Excerpted records ->
= Beginning of Section =
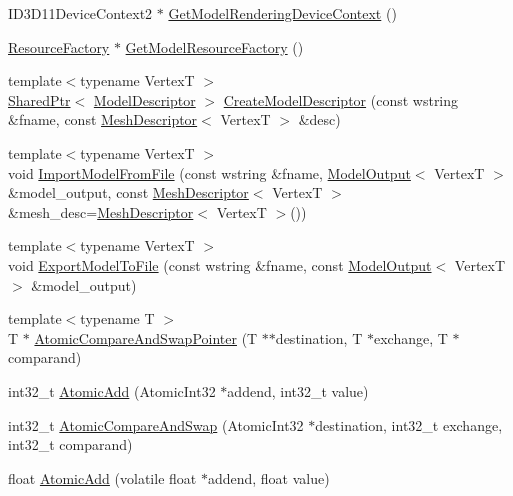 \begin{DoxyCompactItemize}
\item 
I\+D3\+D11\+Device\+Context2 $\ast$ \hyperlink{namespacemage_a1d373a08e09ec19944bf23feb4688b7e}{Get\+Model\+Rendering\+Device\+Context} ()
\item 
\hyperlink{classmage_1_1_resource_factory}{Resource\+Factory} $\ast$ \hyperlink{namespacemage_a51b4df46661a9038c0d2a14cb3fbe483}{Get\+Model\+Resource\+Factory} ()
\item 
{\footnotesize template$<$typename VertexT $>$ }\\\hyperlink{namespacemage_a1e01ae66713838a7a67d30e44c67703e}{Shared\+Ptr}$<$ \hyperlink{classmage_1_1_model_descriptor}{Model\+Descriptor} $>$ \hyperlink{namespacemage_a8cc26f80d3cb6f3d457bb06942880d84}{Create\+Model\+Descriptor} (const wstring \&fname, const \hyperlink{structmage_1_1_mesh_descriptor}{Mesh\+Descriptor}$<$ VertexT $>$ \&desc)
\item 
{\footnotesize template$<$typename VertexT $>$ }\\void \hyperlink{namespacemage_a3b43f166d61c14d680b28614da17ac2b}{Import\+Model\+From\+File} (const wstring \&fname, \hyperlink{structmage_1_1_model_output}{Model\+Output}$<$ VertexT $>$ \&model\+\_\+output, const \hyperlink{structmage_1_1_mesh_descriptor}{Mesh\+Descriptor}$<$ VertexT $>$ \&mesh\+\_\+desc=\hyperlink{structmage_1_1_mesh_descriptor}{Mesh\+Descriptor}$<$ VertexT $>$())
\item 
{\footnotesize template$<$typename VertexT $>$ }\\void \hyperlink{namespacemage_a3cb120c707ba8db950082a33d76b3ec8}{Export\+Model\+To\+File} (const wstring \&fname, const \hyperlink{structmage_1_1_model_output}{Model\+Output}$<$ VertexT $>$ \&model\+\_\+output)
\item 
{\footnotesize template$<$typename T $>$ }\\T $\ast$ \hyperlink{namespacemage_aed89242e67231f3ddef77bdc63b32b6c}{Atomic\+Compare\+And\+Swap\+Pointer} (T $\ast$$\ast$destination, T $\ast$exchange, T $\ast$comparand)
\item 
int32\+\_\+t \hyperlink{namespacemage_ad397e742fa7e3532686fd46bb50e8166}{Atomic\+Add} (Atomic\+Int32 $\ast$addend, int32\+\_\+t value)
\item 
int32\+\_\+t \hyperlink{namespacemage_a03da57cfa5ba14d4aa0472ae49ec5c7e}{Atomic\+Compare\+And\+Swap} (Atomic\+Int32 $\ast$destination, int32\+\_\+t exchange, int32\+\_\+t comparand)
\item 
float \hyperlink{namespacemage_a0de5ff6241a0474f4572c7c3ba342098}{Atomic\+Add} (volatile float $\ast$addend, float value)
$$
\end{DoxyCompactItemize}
= End of Section =
Task statement -> Your answer must consist of every line in the listing that contains "addend".

Answer section ->
int32\+\_\+t \hyperlink{namespacemage_ad397e742fa7e3532686fd46bb50e8166}{Atomic\+Add} (Atomic\+Int32 $\ast$addend, int32\+\_\+t value)
float \hyperlink{namespacemage_a0de5ff6241a0474f4572c7c3ba342098}{Atomic\+Add} (volatile float $\ast$addend, float value)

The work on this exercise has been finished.